When I was a girl, I spent a lot of time in the woods, which were full of treasures for me. At night I lined them up on my bed: fat flakes of mica, buckeyes bigger than shooter marbles, blue jay feathers, bird bones and -- if I was lucky -- a cicada shell, one of those dry brown bug bodies you can find on tree trunks when the 17-year locusts come out of the ground. I liked them for at least two reasons.

First, because they were horrible looking, with their huge empty eye sockets and their six sharp little claws. By hanging them on my sweater or -- better yet -- in my hair, I could usually get the prettier, more popular girls at school to run screaming away from me, which somehow evened the score.
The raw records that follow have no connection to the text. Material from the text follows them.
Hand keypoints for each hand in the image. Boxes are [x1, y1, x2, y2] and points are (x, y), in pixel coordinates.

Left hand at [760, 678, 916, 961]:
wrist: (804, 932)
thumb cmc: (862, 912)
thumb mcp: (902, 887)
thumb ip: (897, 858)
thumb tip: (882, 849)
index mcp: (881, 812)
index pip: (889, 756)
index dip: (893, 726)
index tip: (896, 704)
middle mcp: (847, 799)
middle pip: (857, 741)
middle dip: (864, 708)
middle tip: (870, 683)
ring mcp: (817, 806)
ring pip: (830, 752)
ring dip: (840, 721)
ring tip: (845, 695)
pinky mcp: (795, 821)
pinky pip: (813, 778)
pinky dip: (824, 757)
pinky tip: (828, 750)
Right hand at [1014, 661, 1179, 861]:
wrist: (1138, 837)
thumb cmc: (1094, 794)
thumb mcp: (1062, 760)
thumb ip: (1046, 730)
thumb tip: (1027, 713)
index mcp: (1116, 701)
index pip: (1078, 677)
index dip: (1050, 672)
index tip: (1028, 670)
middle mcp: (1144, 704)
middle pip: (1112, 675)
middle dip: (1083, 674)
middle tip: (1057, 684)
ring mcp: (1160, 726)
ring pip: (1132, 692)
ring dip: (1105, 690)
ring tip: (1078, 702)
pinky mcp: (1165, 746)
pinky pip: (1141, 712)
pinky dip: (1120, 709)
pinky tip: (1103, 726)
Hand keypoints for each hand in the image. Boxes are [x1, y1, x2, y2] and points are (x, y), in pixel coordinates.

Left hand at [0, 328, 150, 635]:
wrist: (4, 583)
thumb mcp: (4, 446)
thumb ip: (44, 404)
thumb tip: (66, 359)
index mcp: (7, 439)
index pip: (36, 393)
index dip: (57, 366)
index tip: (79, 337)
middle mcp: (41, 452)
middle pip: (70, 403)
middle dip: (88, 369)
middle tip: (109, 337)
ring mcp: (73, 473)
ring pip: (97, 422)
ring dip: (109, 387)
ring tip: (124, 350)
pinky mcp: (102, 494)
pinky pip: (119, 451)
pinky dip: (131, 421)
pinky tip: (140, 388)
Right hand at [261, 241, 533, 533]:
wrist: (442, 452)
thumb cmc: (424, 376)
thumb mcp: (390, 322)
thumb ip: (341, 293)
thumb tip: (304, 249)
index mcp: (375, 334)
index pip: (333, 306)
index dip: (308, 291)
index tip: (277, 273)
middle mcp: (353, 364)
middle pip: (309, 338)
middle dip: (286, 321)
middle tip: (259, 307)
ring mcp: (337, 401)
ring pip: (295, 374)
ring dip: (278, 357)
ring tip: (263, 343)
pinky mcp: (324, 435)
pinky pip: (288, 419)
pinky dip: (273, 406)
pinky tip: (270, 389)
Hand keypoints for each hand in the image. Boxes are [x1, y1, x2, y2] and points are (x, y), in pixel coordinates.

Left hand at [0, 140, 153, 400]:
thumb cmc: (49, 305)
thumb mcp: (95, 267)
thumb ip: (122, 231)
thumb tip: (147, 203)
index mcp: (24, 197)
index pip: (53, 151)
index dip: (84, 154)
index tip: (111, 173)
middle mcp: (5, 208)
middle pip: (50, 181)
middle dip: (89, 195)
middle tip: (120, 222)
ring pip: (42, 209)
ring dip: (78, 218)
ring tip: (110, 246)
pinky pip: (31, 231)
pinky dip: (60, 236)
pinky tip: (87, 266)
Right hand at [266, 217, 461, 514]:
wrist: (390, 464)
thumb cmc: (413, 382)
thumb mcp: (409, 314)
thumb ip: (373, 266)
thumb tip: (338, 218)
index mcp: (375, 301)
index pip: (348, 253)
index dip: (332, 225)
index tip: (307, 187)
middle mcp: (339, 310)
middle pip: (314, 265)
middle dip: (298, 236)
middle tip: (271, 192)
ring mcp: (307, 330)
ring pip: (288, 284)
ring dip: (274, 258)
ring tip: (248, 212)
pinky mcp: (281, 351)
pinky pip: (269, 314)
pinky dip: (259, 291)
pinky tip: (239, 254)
I also liked them because they were evidence that a miracle had occurred. They looked dead, but they weren’t. They were just shells. Every one of them had a neat slit down its back, where the living creature inside of it had escaped, pulling new legs, new eyes, new wings out of that dry brown body and taking flight. At night I could hear them singing their high song in the trees. If you had asked them, I’ll bet none of them could have told you where they left their old clothes.

That is all the disciples saw when they got to the tomb on that first morning --two piles of old clothes.

Barbara Brown Taylor, "Escape From the Tomb," article in The Christian Century, April 1, 1998, page 339.